Pola ditambahkan satu per satu tadi membuat cerita tidak pernah menyentuh level membosankan, karena ada saja variasi excitement yang disuntikkan dan membuat energi pada narasi terus terjaga konstan sehingga berbagai kelemahan kecil dapat diatasi. Excitement itu juga berhasil hadir karena kinerja akting ensemble cast, yang diperankan dengan baik oleh masing-masing Aktor. They are a bunch of exaggerated characters actually tapi pesonanya tidak menjengkelkan, justru sebaliknya berhasil meraih dan mengunci atensi penonton. Aaron Taylor-Johnson dan Brian Tyree Henry tampil oke dengan constant bickering, Joey King membentuk karakter psikopat yang manipulatif miliknya dengan baik, sedangkan Andrew Koji serta Hiroyuki Sanada oke sebagai sumber emosi. Bintang utamanya tentu saja Brad Pitt, tampaknya sangat enjoy dalam menebar kegembiraan yang menular dari karakternya.
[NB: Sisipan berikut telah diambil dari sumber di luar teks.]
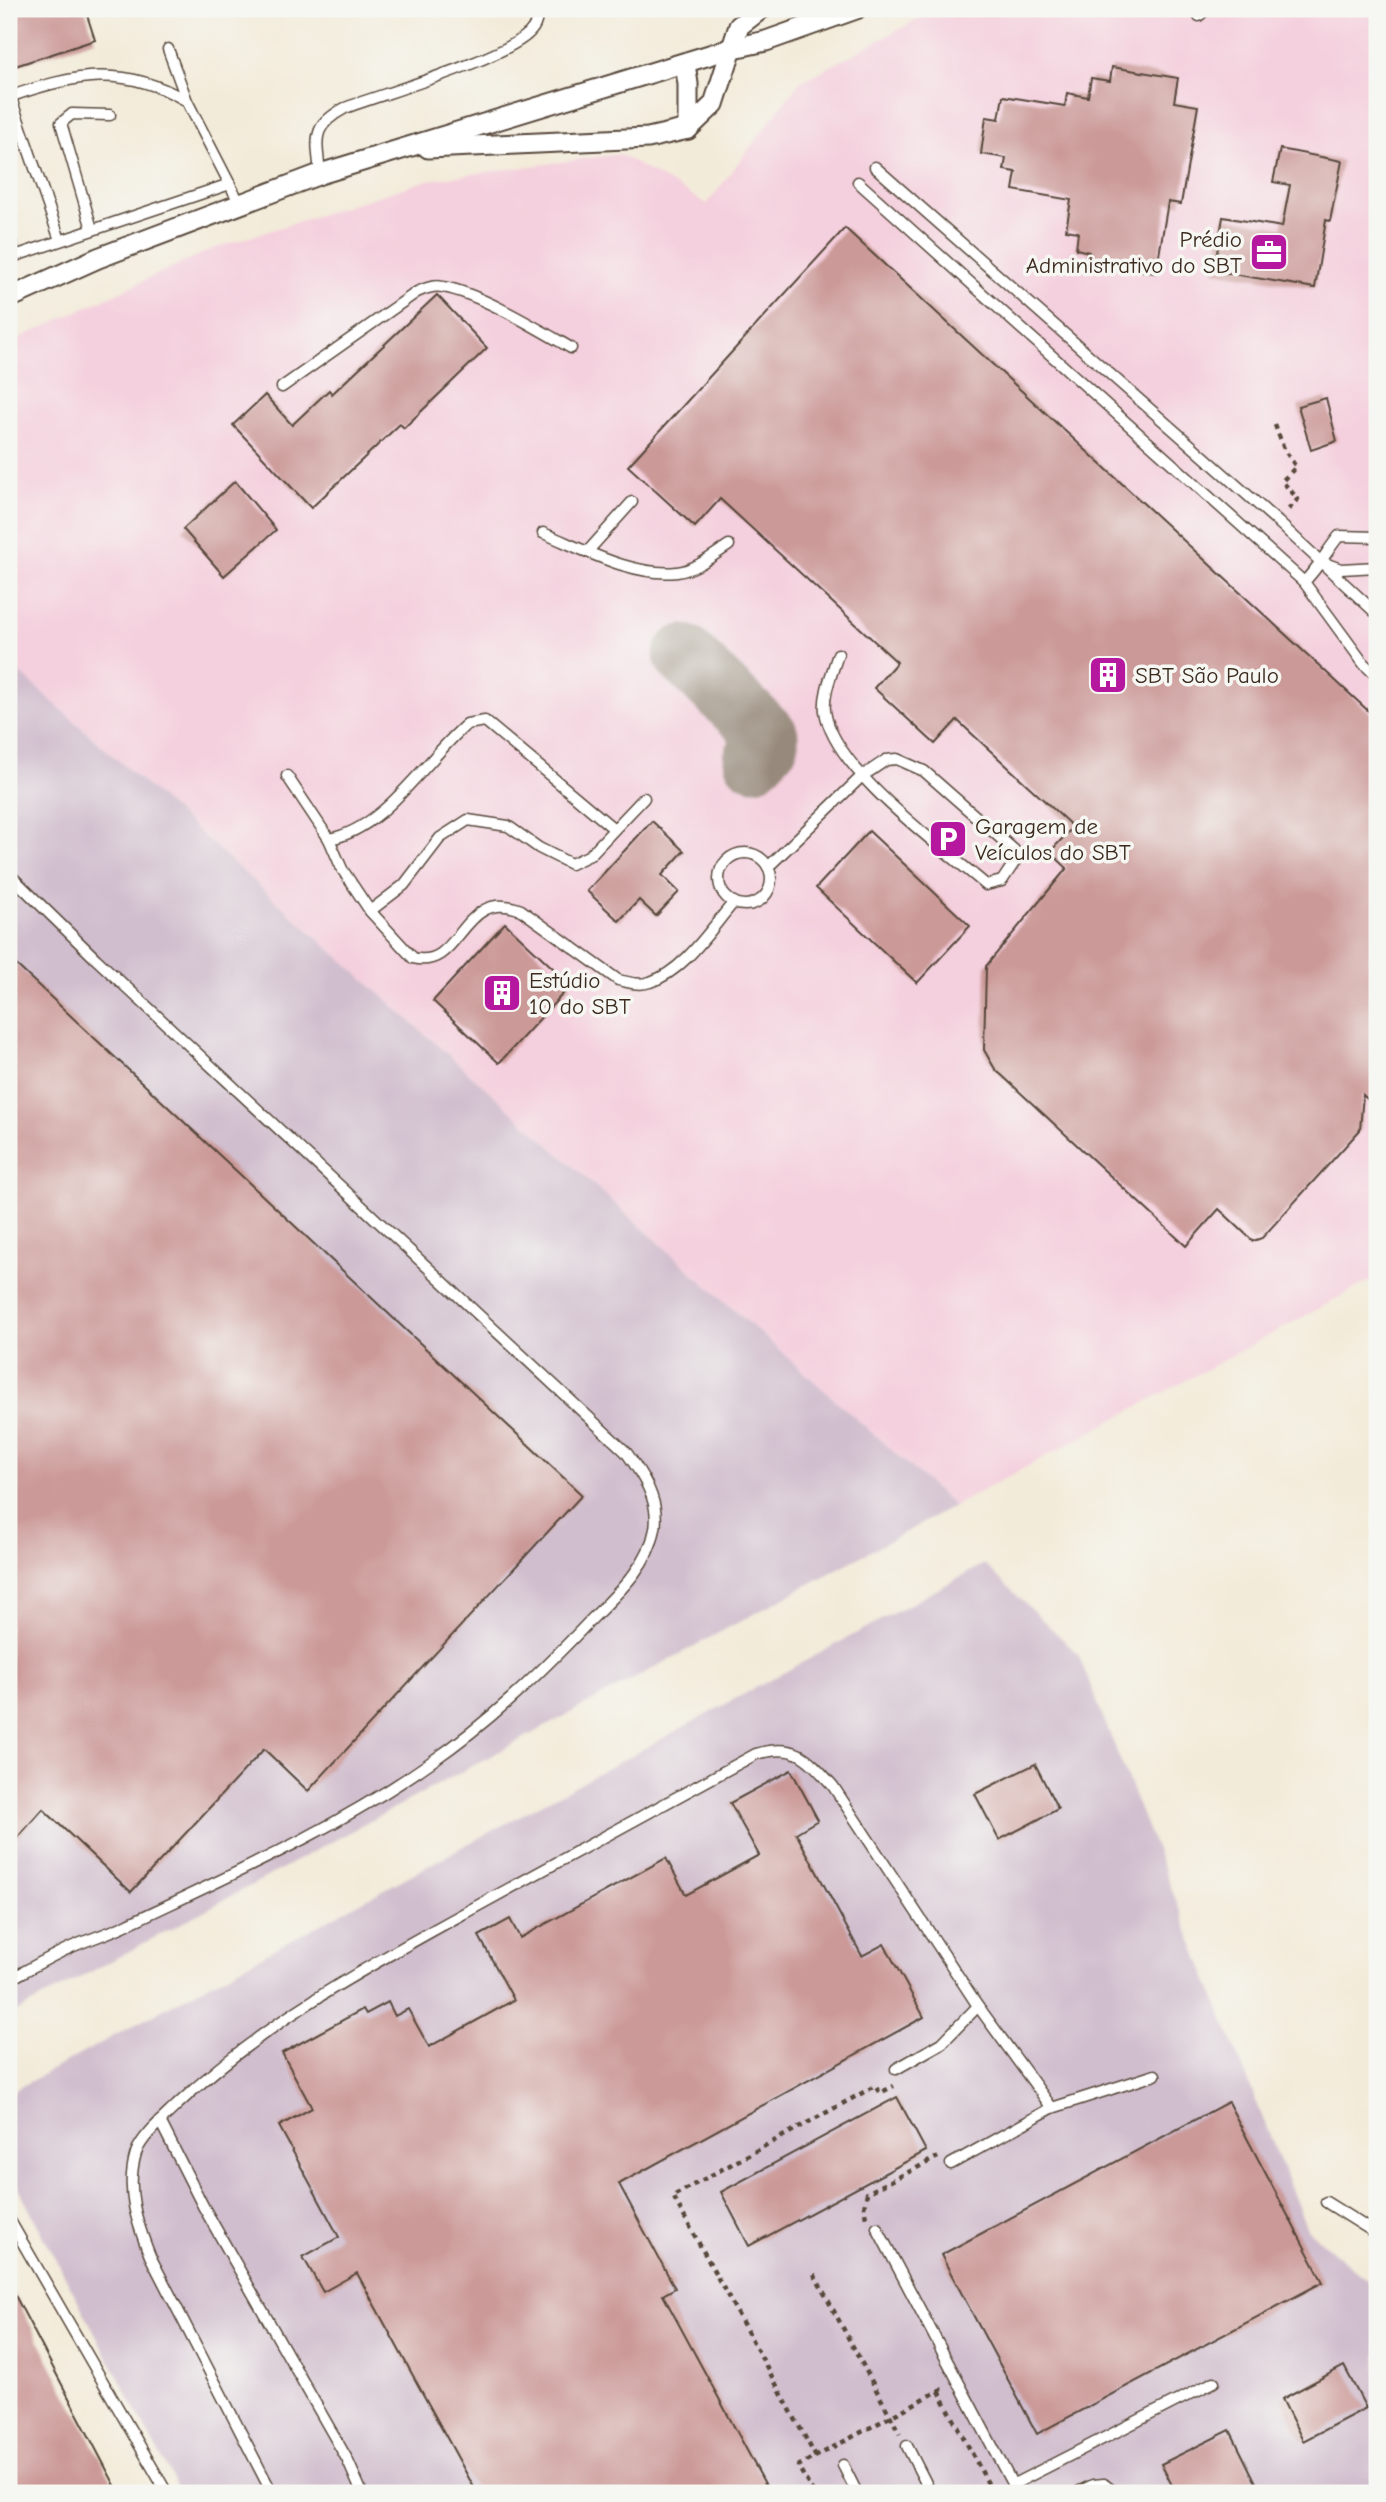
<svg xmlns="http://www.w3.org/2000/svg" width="1386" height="2502" font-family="'Comic Neue',sans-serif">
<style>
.built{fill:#f4cfdd}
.industrial{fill:#d0bdcd}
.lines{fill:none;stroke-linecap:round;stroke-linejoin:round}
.taxiway{stroke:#978a7c;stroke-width:61}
.building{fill:#cb9997}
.lane-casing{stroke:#57473a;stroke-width:13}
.street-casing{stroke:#57473a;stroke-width:23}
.path{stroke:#57473a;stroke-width:4.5;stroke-dasharray:5 5;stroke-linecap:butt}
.lane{stroke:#fff;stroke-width:10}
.street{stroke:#fff;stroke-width:19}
.labels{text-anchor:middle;stroke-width:7;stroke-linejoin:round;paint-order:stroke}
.poi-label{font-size:23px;fill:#3b2a1e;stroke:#f6f6f2;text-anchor:start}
</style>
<rect width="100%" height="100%" fill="#f6f6f2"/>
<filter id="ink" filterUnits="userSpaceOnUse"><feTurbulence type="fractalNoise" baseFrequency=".0143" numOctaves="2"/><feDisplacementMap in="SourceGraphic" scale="14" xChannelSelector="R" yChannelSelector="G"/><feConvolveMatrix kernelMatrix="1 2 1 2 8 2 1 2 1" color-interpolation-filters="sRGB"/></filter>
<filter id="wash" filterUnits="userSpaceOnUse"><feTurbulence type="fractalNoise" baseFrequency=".00686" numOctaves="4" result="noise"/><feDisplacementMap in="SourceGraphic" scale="28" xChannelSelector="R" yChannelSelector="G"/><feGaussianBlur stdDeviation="1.57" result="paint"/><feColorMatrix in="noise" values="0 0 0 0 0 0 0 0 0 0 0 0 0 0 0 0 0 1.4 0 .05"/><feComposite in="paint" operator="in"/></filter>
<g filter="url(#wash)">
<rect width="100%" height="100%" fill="#f3ebd9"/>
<path class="built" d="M 937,9 L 1377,9 L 1377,1277 L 954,1506 L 9,663 L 9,343 L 212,249 L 428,180 L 619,154 L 707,204 L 799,83 Z"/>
<g class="industrial">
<path d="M 9,663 L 954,1506 L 9,2016 Z"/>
<path d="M 984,1564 L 1078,1654 L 1307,2229 L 1377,2289 L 1377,2493 L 180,2493 L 9,2171 L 9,2093 Z"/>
</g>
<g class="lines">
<path class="taxiway" d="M 684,655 L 768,736 L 768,744 L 754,759"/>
</g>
<g id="blocks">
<g class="building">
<path d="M 9,9 L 85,9 L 95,40 L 9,68 Z"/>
<path d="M 1112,67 L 1178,78 L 1174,102 L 1198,106 L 1181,204 L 1168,202 L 1156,273 L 1087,262 L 1089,252 L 1076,249 L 1078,232 L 1066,230 L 1071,200 L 1013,190 L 1016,172 L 1004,170 L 1006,158 L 981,154 L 986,117 L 999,119 L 1003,96 L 1065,106 L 1067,93 L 1088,97 L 1091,78 L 1110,81 Z"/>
<path d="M 1280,149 L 1342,161 L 1330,221 L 1326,220 L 1315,288 L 1214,271 L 1223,217 L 1282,227 L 1290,185 L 1273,182 Z"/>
<path d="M 845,228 L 1377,719 L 1377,1108 L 1363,1095 L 1360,1130 L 1262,1238 L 1253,1241 L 1219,1209 L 1186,1246 L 995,1069 L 984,1050 L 986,966 L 1067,868 L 1050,852 L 1073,827 L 957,720 L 935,744 L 874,688 L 897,662 L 720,499 L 695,527 L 628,466 Z"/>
<path d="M 437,295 L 487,348 L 404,428 L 400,424 L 311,508 L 233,425 L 265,395 L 292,425 L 329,390 L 332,394 Z"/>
<path d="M 1326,398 L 1337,441 L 1311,450 L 1298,406 Z"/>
<path d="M 235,481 L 276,530 L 224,576 L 183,529 Z"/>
<path d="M 652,821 L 684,851 L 662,875 L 679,892 L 656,916 L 639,900 L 619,921 L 587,891 Z"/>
<path d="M 869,831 L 970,926 L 917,983 L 816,888 Z"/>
<path d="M 505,923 L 571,985 L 499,1063 L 433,1001 Z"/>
<path d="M 9,958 L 582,1495 L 308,1791 L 264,1749 L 131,1892 L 43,1809 L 9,1847 Z"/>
<path d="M 1035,1764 L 1058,1809 L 999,1840 L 975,1794 Z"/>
<path d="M 791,1770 L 818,1820 L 796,1833 L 862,1956 L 884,1944 L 924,2017 L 619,2184 L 675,2288 L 663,2295 L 770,2493 L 477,2493 L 357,2273 L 323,2292 L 303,2257 L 339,2237 L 279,2126 L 312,2108 L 282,2053 L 363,2009 L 366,2014 L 388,2002 L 395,2016 L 408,2009 L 429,2047 L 514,2000 L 479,1936 L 510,1919 L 520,1938 L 666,1858 L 686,1895 L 759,1855 L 730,1803 Z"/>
<path d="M 897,2097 L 926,2151 L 749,2246 L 721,2192 Z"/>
<path d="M 1228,2102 L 1323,2282 L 1037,2434 L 941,2255 Z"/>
<path d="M 9,2284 L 119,2493 L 9,2493 Z"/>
<path d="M 1344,2366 L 1366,2408 L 1303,2441 L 1282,2399 Z"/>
<path d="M 1230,2430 L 1261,2493 L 1176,2493 L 1161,2464 Z"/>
</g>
</g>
</g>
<g filter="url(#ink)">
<use href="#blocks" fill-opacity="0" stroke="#57473a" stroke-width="2"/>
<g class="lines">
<g class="lane-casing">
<g id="lane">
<path d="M 1199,16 L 1206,9"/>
<path d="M 168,49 L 187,101"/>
<path d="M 10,96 L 60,240"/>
<path d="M 9,97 C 74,74 124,64 187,101 L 240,204"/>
<path d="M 875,167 L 1278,522 L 1377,614"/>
<path d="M 320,174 C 317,139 310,127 345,108 C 385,93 503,59 529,33 C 537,25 537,19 537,9"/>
<path d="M 858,182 L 1304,582 L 1364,664 L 1377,676"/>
<path d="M 92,229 L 61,123 L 72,114 L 110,115"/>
<path d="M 9,235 L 15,256"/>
<path d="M 9,258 L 230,184"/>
<path d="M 282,387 L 417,292 C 426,288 434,285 443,287 C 479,293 538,329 571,348"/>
<path d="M 543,533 C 583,549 633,577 677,572 C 695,570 714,555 729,545"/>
<path d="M 588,551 L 632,502"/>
<path d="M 1327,564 L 1341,569 L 1377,567"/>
<path d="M 1304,582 C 1319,567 1326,552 1339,536 L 1377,537"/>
<path d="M 287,776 L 329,839 C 385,829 424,761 467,724 L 485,721 L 614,829"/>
<path d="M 329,839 L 342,869 L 370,911 L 404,885 L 440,838 L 468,820 L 508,826 L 539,848 L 571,864 L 590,855 L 644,798"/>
<circle cx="745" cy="879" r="26"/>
<path d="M 768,867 L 861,777 L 886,760 L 897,759 L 924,771 L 1014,850 L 1016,860 L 1002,881 L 986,885 C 942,847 833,770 825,711 C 823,693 833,671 838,654"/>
<path d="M 9,874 L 96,959 L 626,1452 C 642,1474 660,1500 655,1529 C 648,1569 612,1598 585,1626 C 537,1676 488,1723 431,1762 C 338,1828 231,1875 128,1924 C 108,1934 85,1940 65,1950 C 46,1959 27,1970 9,1980"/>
<path d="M 370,911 L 413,958 C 462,971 461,886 521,910 L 618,980 C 628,982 639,986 650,982 C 685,971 711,928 734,902"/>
<path d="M 896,2069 L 942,2043 L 978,2006"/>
<path d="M 160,2121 L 203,2206 L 347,2459 L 362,2493"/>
<path d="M 951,2164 L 1052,2108 L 1155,2075"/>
<path d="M 1326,2202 L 1377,2234"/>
<path d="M 9,2219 L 167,2493"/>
<path d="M 877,2228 L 1017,2493"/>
<path d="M 907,2446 L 931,2493"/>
<path d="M 843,2465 L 857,2493"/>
<path d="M 1012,2485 L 1214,2382"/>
<path d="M 272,2493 L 150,2256 C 137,2223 125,2189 136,2153 C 142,2136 164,2118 177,2105 C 266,2020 374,1963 481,1904 C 573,1854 664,1804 756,1754 C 796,1742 808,1758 833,1786 L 978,2006 L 1052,2108"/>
<path d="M 1076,2493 L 1093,2485 L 1104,2484 L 1115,2493"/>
</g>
</g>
<g class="street-casing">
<g id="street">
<path d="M 685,64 L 688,84 L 688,129"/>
<path d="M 428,148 L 648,138 L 688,129 L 714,104 L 739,26 L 761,9"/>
<path d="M 9,298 L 98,258 L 320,174 L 729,49 L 766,41 L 856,9"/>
</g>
</g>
<g class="path">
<path d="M 1275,425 L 1284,449 L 1296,467 L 1282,481 L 1298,499 L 1287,511"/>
<path d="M 866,2217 L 864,2207 L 867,2193 L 938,2157"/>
<path d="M 814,2274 L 900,2434"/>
<path d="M 939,2391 L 993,2493"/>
<path d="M 816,2457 L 673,2196 L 875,2086 L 880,2093 L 894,2086"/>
<path d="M 813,2493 L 798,2466 L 944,2388"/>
</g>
<use href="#lane" class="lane"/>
<use href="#street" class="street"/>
</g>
</g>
<defs>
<g id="office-square" transform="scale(2.0125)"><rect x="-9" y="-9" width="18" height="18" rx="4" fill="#b5179e" stroke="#f6f6f2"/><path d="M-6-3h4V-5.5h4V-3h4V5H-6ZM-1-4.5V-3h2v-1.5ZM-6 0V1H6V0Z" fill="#fff"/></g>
<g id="building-square" transform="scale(2.0125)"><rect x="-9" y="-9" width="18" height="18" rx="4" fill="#b5179e" stroke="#f6f6f2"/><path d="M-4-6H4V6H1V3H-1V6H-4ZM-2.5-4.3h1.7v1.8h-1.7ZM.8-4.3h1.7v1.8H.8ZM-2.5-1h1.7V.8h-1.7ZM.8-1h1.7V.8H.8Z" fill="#fff"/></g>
<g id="parking-square" transform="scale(2.0125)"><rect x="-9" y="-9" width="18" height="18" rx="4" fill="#b5179e" stroke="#f6f6f2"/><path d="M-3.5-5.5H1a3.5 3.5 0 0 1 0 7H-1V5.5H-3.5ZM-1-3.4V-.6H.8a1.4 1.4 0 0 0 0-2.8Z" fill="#fff"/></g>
</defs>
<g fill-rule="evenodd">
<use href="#office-square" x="1269" y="252"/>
<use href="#building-square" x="1108" y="675"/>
<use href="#parking-square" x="948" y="839"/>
<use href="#building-square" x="502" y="993"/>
</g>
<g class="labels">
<g class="poi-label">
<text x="1242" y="247" text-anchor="end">Prédio<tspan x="1242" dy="26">Administrativo do SBT</tspan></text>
<text x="1135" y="683">SBT São Paulo</text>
<text x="975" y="834">Garagem de<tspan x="975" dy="26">Veículos do SBT</tspan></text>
<text x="529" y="988">Estúdio<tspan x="529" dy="26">10 do SBT</tspan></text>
</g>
</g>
<rect width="1386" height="2502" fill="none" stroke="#f6f6f2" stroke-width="35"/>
</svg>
Overall, ‘Bullet Train’ adalah film yang cukup memuaskan. Terasa generic dengan CGI yang tidak begitu impresif, ketika selesai menonton saya juga merasakan hal itu. But it doesn't matter that much, beberapa kekurangan justru terasa sepele setelah film selesai berkat kemampuan David Leitch, Zak Olkewicz, ensemble cast, dan juga tim teknis di belakang mereka membentuk hal-hal konyol itu menjadi sebuah sajian permainan Tom and Jerry dengan energi menyenangkan, high-speed di dalam ruang sempit dengan memadukan action bersama komedi. Effectively staged fun high-speed action ride with an infectiously mischievous joy, ‘Bullet Train’ is a must-see for action fans. Segmented.